Proposed last October, Uganda's Anti-Homosexuality Bill seeks to strengthen the criminalization of homosexuality in Uganda by introducing the death penalty for people who are considered serial offenders, are suspected of "aggravated homosexuality" and are HIV-positive, or who engage in sexual acts with those under 18 years of age.

Though Member of Parliament David Bahati, who proposed the bill, said the legislation is necessary to protect Uganda's children from being "recruited" into homosexuality, the bill has provoked criticism and protests internationally, including in the United States, where both liberal and conservative church leaders have expressed their opposition.

Among those who have spoken out against the legislation are Evangelical Lutheran Church of America (ELCA) Presiding Bishop Mark S. Hanson, popular megachurch pastor Rick Warren, and leaders of Exodus International – which claims to be the world's largest Christian referral and information network dealing with homosexual issues.

In her statement Monday, Meyer stressed that her motivation and intent is not to interfere with Uganda's political agenda or internal affairs but that, as a believer, she has a moral and ethical duty that compels her to speak out against injustice wherever it may be in the world.

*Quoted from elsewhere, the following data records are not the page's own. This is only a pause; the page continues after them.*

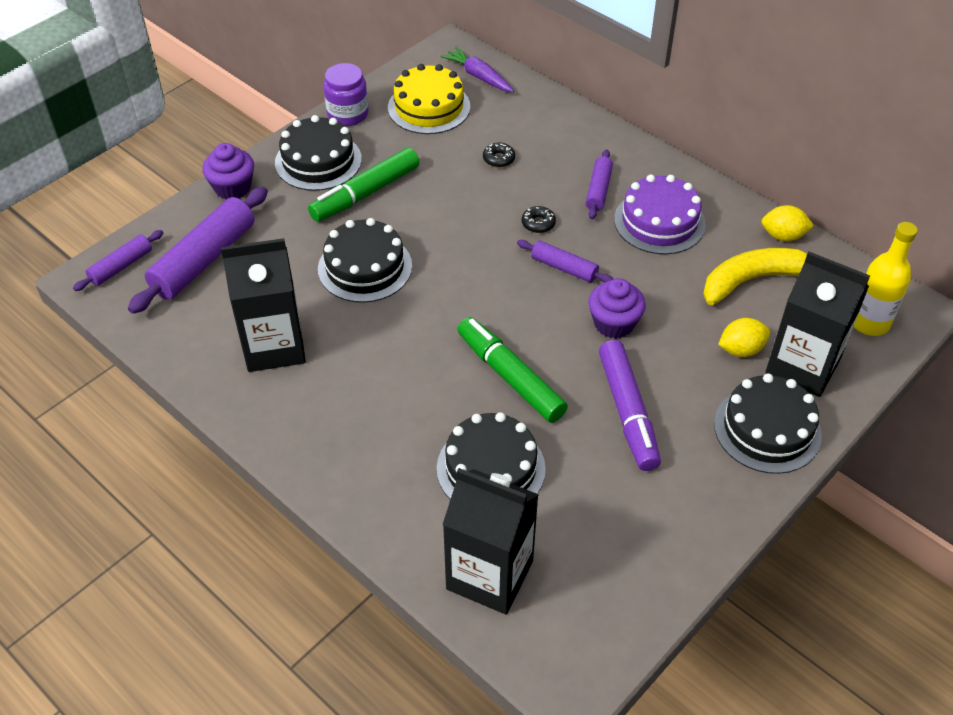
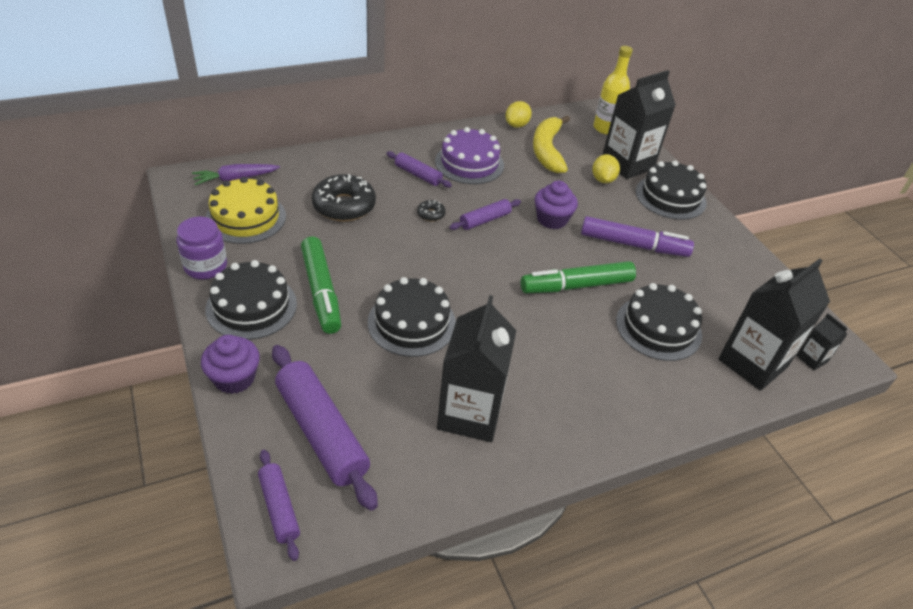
camera: 70 degrees left, 5 degrees down
black donut [483,142,515,168] -> black donut [312,174,376,221], size x2.21
none -> black carton [796,313,848,370]

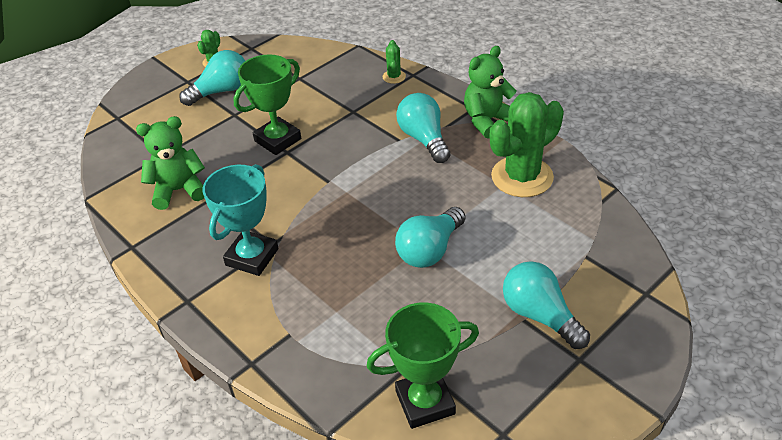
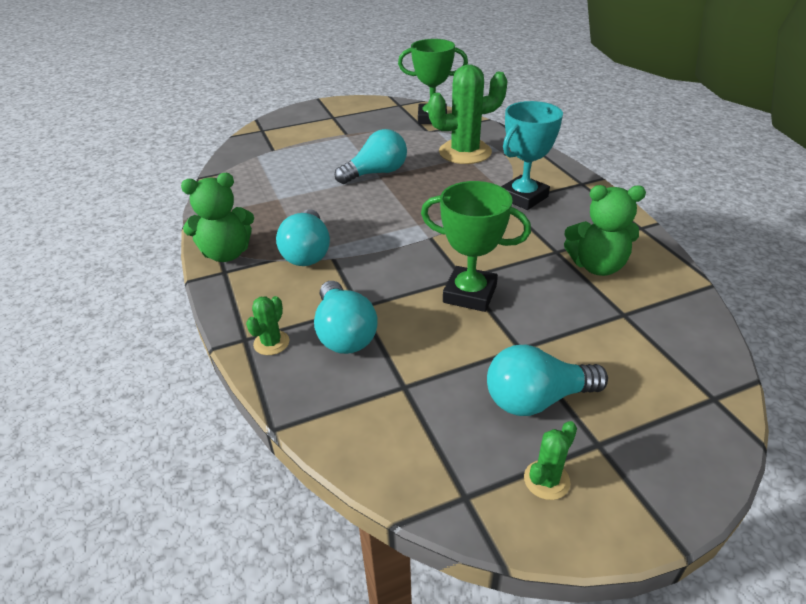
camera: 160 degrees left, 5 degrees down
green trophy [233,54,301,155] -> green trophy turned 45 degrees clockwise [421,181,531,312]
green cactus [490,92,564,197] -> green cactus moved to [428,65,508,164]
turquoise light bulb [503,261,590,349] -> turquoise light bulb moved to [314,281,378,354]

"As a global society, we do not have to agree, endorse or condone the lifestyle choices of others. However, history has taught us that we equally cannot and should not excuse those who would hide behind religion or misuse God's word to justify bigotry and persecution," she insisted.

Despite criticisms, bill sponsor Bahati and those supporting the legislation insist that it is based on the foundations of "strengthening the nation's capacity to deal with emerging internal and external threats to the traditional heterosexual family" and "protect[ing] the cherished culture of the people of Uganda, legal, religious, and traditional family values of the people of Uganda against the attempts of sexual rights activists seeking to impose their values of sexual promiscuity on the people of Uganda."

Notably, however, some supporters – including Uganda's Catholic leadership – say they do not back the death penalty provision and instead recommend that the death penalty sentence be replaced with 20 years imprisonment.

Some, including the Anglican Church of Uganda, have also expressed support for amendments to the legislation that call for exemption from punishment for health care professionals, pastors and counselors who may minister to homosexuals or care for HIV patients.

On Friday, a Ugandan parliamentary panel reported that a timetable has not yet been set for debate on the bill.

Furthermore, Stephen Tashyoba, chairman of the Legal and Parliamentary Affairs Committee tasked with reviewing the bill before it can be presented to the House, said the legislation is not a priority.

"As far as I am concerned, we really have more urgent matters to discuss like electoral reforms, which are already behind schedule," he told Agence France-Presse.

Presently, homosexuality is already illegal in Uganda - as it is in many sub-Saharan African countries - punishable by incarceration in prison for up to 14 years.

In sub-Saharan Africa, the government of South Africa is the only official entity to acknowledge gay rights.